Von einer Wärme, die das Herz erreicht

Das Thermometer zeigte zwei Grad unter Null. Obwohl der Himmel wolkenfrei war und auf der anderen Seite des Tales bereits die Sonne schien, hatten diesen Teil von Tschagguns noch die Kälte und der Schatten im Griff. Mich trieb das Heimweh wieder einmal Richtung Gampadelswerk, und in meiner Erinnerung stiegen die kalten Wintertage hoch, an denen wir Kinder aus der Zelfen bei minus zwanzig Grad und mehr in die Schule mussten, während die Schrunser Kinder behaupteten, man könne jenseits der Ill den Frühling schon riechen. Uns focht das nicht wirklich an. Wir waren hart im Nehmen, und vor allem gab es Wichtigeres in unserem Leben als unsere sibirische Kälte und die Frühlingsphantasien dieser Angeber.
Auf der Höhe Ganzenahlstraße 1 entschloss ich mich spontan, meinem Freund Luggi Keßler einen Besuch abzustatten und mich nach dem Fortschritt seiner Arbeit zu erkundigen. Schon vor gut einem Jahr war ich einmal hier und habe mit großem Staunen von seinem neuen Hobby, dem Bau von kleinen Häuschen aus alten Schindeln, erfahren. Erst nachdem ich feststellte, dass niemand zuhause war, wurde ich auf die riesige Vitrine aufmerksam, die der Luggi seitlich vor seiner Eingangstür aufgebaut hatte. Sie war voll mit seinen kleinen Kunstwerken. Ein Häuschen war ansprechender als das andere. „Unzählige Arbeitsstunden müssen in diesen Werken stecken“, dachte ich mir.
Als ich um das Haus herumging, traf ich auf eine ganze Siedlung aus Schindelhäuschen, die sich um eine kleine Kirche scharten. Wie ein Kind stand ich vor diesen Miniaturen und merkte gar nicht wie die Zeit verging. Ein leises Maunzen riss mich aus meinen Gedanken. Vor meinen Füßen stand eine schwarzweiße Katze und bedeutete mir mit festem Blick, dass einer von uns hier nicht hergehört. Ich murmelte eine Entschuldigung und machte mich vom Acker. Als ich mich kurz darauf wieder auf offener Straße befand, kam die Kälte zurück.
„Der Luggi scheint mit seinen kleinen Kreationen tatsächlich die Herzen der Betrachter zu wärmen“, ging es mir durch den Sinn.

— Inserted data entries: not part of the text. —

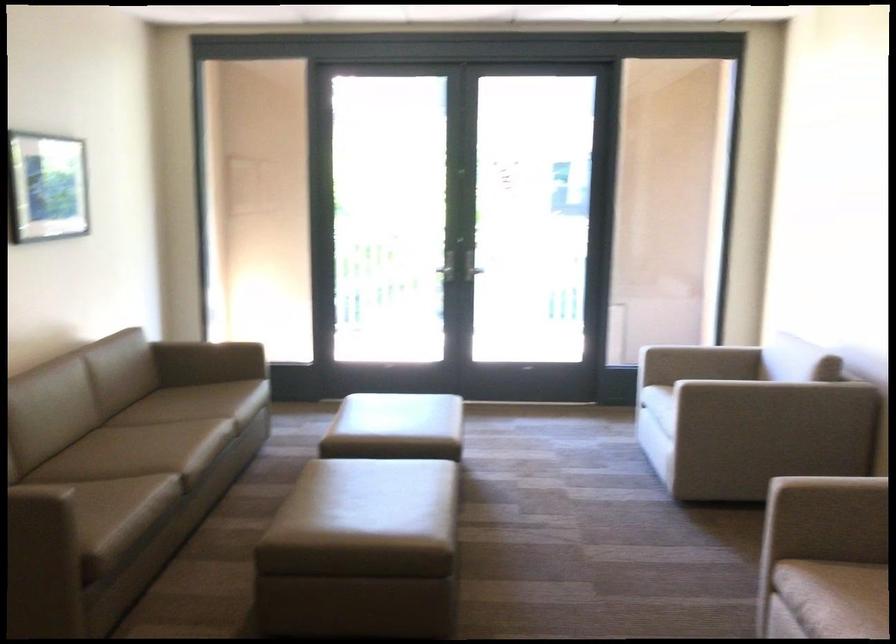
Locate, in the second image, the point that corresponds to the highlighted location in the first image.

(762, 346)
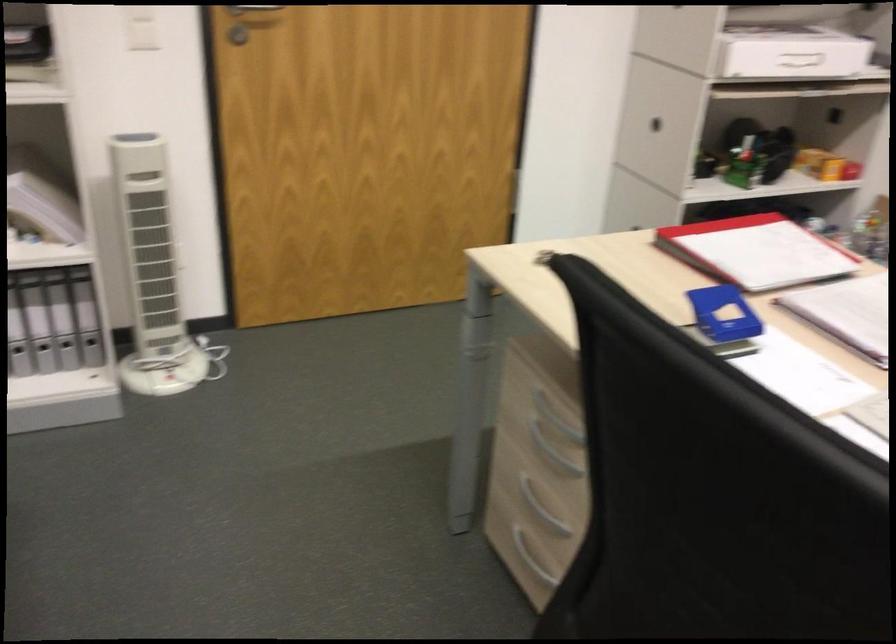
Where would you lift the white storage box? Please return your answer as a coordinate pair (x, y).

(790, 53)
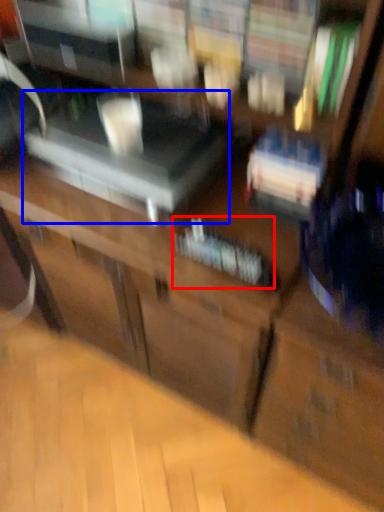
Question: Among these objects, which one is nearest to the camera, book (highlighted by a red box) or furniture (highlighted by a blue box)?

Choices:
 (A) book
 (B) furniture

Answer: (A)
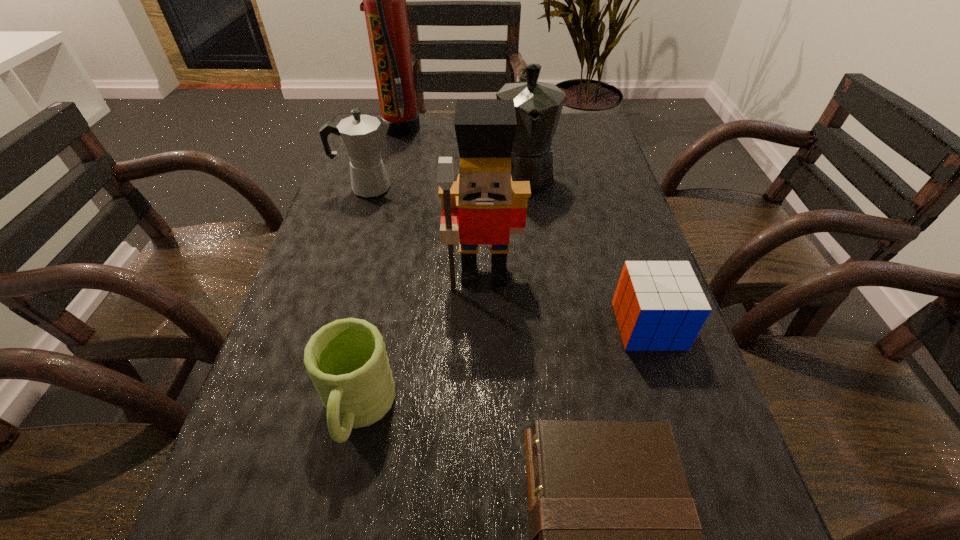
I want to click on fire extinguisher, so click(384, 0).

This screenshot has width=960, height=540. Identify the location of the farthest object. (384, 0).

Where is `the fourth nearest object`? This screenshot has height=540, width=960. the fourth nearest object is located at coordinates (484, 206).

Identify the location of the sixth shortest object. (484, 206).

Locate an element on the screen. the fifth shortest object is located at coordinates (538, 105).

This screenshot has width=960, height=540. I want to click on the taller coffeepot, so click(x=538, y=105).

Locate an element on the screen. The height and width of the screenshot is (540, 960). the left coffeepot is located at coordinates (362, 135).

This screenshot has height=540, width=960. I want to click on the fourth shortest object, so 362,135.

Image resolution: width=960 pixels, height=540 pixels. In order to click on the fifth tallest object in this screenshot , I will do `click(347, 362)`.

The image size is (960, 540). I want to click on the second shortest object, so click(x=659, y=305).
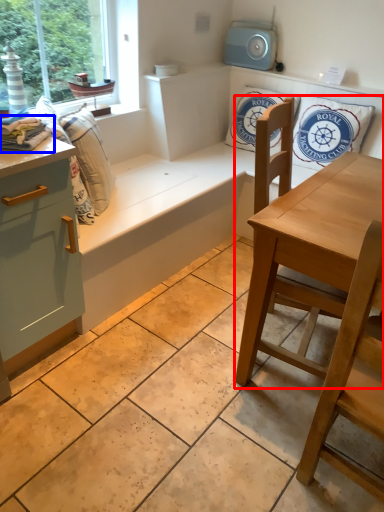
Question: Which object is closer to the camera taking this photo, chair (highlighted by a red box) or material (highlighted by a blue box)?

Choices:
 (A) chair
 (B) material

Answer: (A)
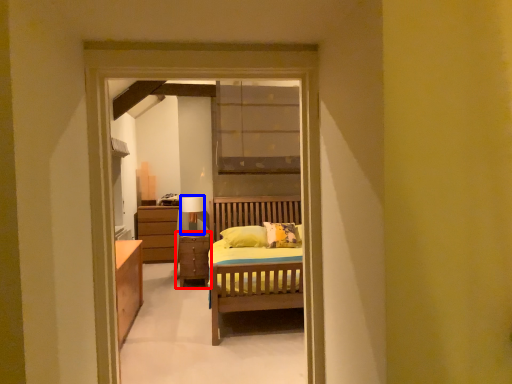
Question: Among these objects, which one is nearest to the camera, chest of drawers (highlighted by a red box) or table lamp (highlighted by a blue box)?

Choices:
 (A) chest of drawers
 (B) table lamp

Answer: (A)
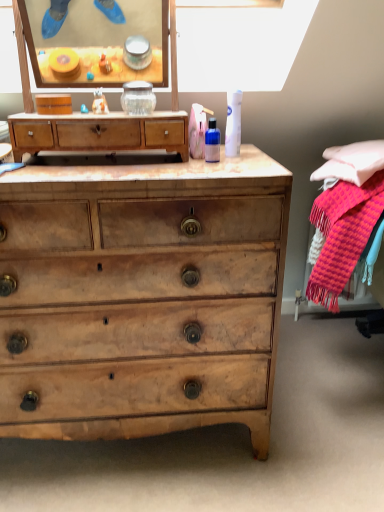
This screenshot has width=384, height=512. In order to click on vacant space in front of translucent plastic bottle at center, positioned as the first toiletry in left-to-right order in this screenshot , I will do 218,166.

Und ich dachte an die Geschichte vom „Wunder von Bergdorf“ aus meinem letzten Buch und freute mich, dass sich alles in der Wirklichkeit genauso verhielt wie dort beschrieben und dass es nicht nur ein Märchen war.
Ich nahm mir fest vor, meinen nächsten Besuch telefonisch anzukündigen.